Scientific Background

The Brain’s cognitive map

In a classical experiment in the 1940ies, Edvard Tolman taught rats to perform the following maze:

Maze

 

 

 

 

 

 

Rats had to learn to run from A to H in order to get food.
After the rats have learnt the task, the maze was replaced by the following sunburst maze:

sunburst maze

 

 

 

 

 

Thus the original running direction from the round room was blocked, such that the rat had to run from A to H using a diagonal shortcut (through corridor no. 5). Many of the rats learnt the task, although they have never visited that corridor before (Tolman, 1948). This and similar experiments suggested that there is a cognitive map in the rats head, which helps them find their way in unfamiliar routes.
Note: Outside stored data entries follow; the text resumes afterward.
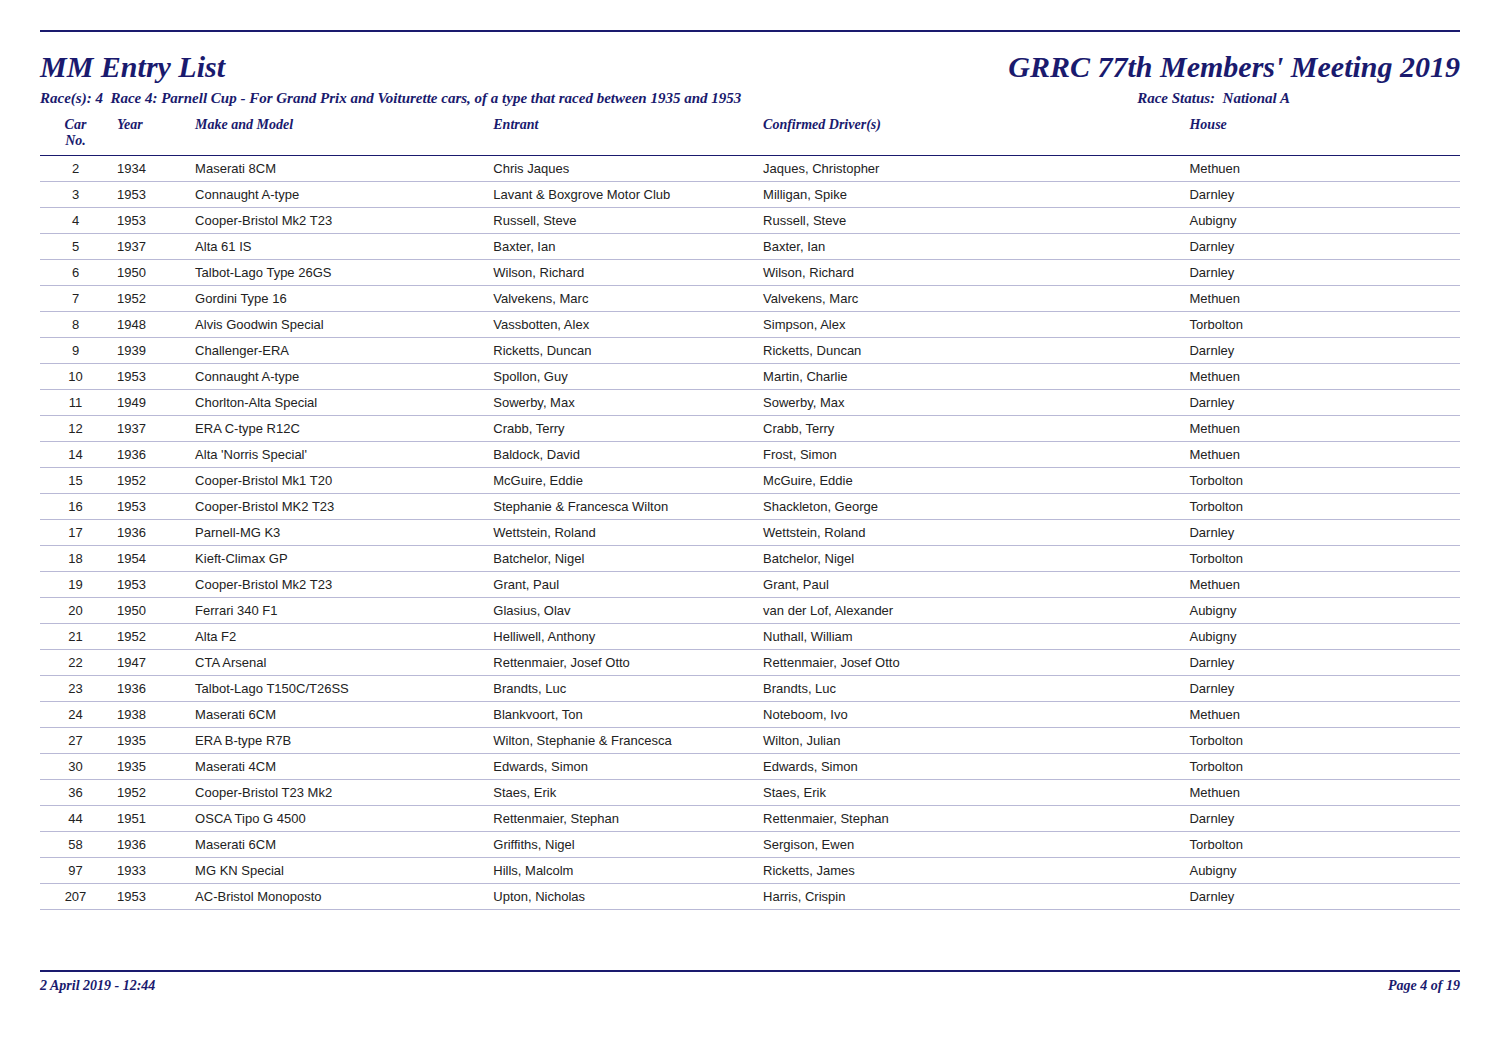MM Entry List
GRRC 77th Members' Meeting 2019
Race(s): 4 Race 4: Parnell Cup - For Grand Prix and Voiturette cars, of a type that raced between 1935 and 1953
Race Status: National A
| Car No. | Year | Make and Model | Entrant | Confirmed Driver(s) | House |
| --- | --- | --- | --- | --- | --- |
| 2 | 1934 | Maserati 8CM | Chris Jaques | Jaques, Christopher | Methuen |
| 3 | 1953 | Connaught A-type | Lavant & Boxgrove Motor Club | Milligan, Spike | Darnley |
| 4 | 1953 | Cooper-Bristol Mk2 T23 | Russell, Steve | Russell, Steve | Aubigny |
| 5 | 1937 | Alta 61 IS | Baxter, Ian | Baxter, Ian | Darnley |
| 6 | 1950 | Talbot-Lago Type 26GS | Wilson, Richard | Wilson, Richard | Darnley |
| 7 | 1952 | Gordini Type 16 | Valvekens, Marc | Valvekens, Marc | Methuen |
| 8 | 1948 | Alvis Goodwin Special | Vassbotten, Alex | Simpson, Alex | Torbolton |
| 9 | 1939 | Challenger-ERA | Ricketts, Duncan | Ricketts, Duncan | Darnley |
| 10 | 1953 | Connaught A-type | Spollon, Guy | Martin, Charlie | Methuen |
| 11 | 1949 | Chorlton-Alta Special | Sowerby, Max | Sowerby, Max | Darnley |
| 12 | 1937 | ERA C-type R12C | Crabb, Terry | Crabb, Terry | Methuen |
| 14 | 1936 | Alta 'Norris Special' | Baldock, David | Frost, Simon | Methuen |
| 15 | 1952 | Cooper-Bristol Mk1 T20 | McGuire, Eddie | McGuire, Eddie | Torbolton |
| 16 | 1953 | Cooper-Bristol MK2 T23 | Stephanie & Francesca Wilton | Shackleton, George | Torbolton |
| 17 | 1936 | Parnell-MG K3 | Wettstein, Roland | Wettstein, Roland | Darnley |
| 18 | 1954 | Kieft-Climax GP | Batchelor, Nigel | Batchelor, Nigel | Torbolton |
| 19 | 1953 | Cooper-Bristol Mk2 T23 | Grant, Paul | Grant, Paul | Methuen |
| 20 | 1950 | Ferrari 340 F1 | Glasius, Olav | van der Lof, Alexander | Aubigny |
| 21 | 1952 | Alta F2 | Helliwell, Anthony | Nuthall, William | Aubigny |
| 22 | 1947 | CTA Arsenal | Rettenmaier, Josef Otto | Rettenmaier, Josef Otto | Darnley |
| 23 | 1936 | Talbot-Lago T150C/T26SS | Brandts, Luc | Brandts, Luc | Darnley |
| 24 | 1938 | Maserati 6CM | Blankvoort, Ton | Noteboom, Ivo | Methuen |
| 27 | 1935 | ERA B-type R7B | Wilton, Stephanie & Francesca | Wilton, Julian | Torbolton |
| 30 | 1935 | Maserati 4CM | Edwards, Simon | Edwards, Simon | Torbolton |
| 36 | 1952 | Cooper-Bristol T23 Mk2 | Staes, Erik | Staes, Erik | Methuen |
| 44 | 1951 | OSCA Tipo G 4500 | Rettenmaier, Stephan | Rettenmaier, Stephan | Darnley |
| 58 | 1936 | Maserati 6CM | Griffiths, Nigel | Sergison, Ewen | Torbolton |
| 97 | 1933 | MG KN Special | Hills, Malcolm | Ricketts, James | Aubigny |
| 207 | 1953 | AC-Bristol Monoposto | Upton, Nicholas | Harris, Crispin | Darnley |
2 April 2019 - 12:44
Page 4 of 19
The hippocampus, a structure which lies in the medial temporal lobe, has been long thought to be related to memory formation. However, in the 1970ies, O’Keefe and Nadel suggested in their seminal book, that the location of the cognitive map is in the hippocampus (O’Keefe & Nadel, 1978). Their suggestion followed the discovery of place cells, which are cells which respond at a specific position in the environment.

Different place cells respond

Figure: Different place cells respond in different parts of a 1.5×1.5 m box, as the rat is running around the environment. The readout from these cells can be used by the brain in order to form a cognitive map of the environment.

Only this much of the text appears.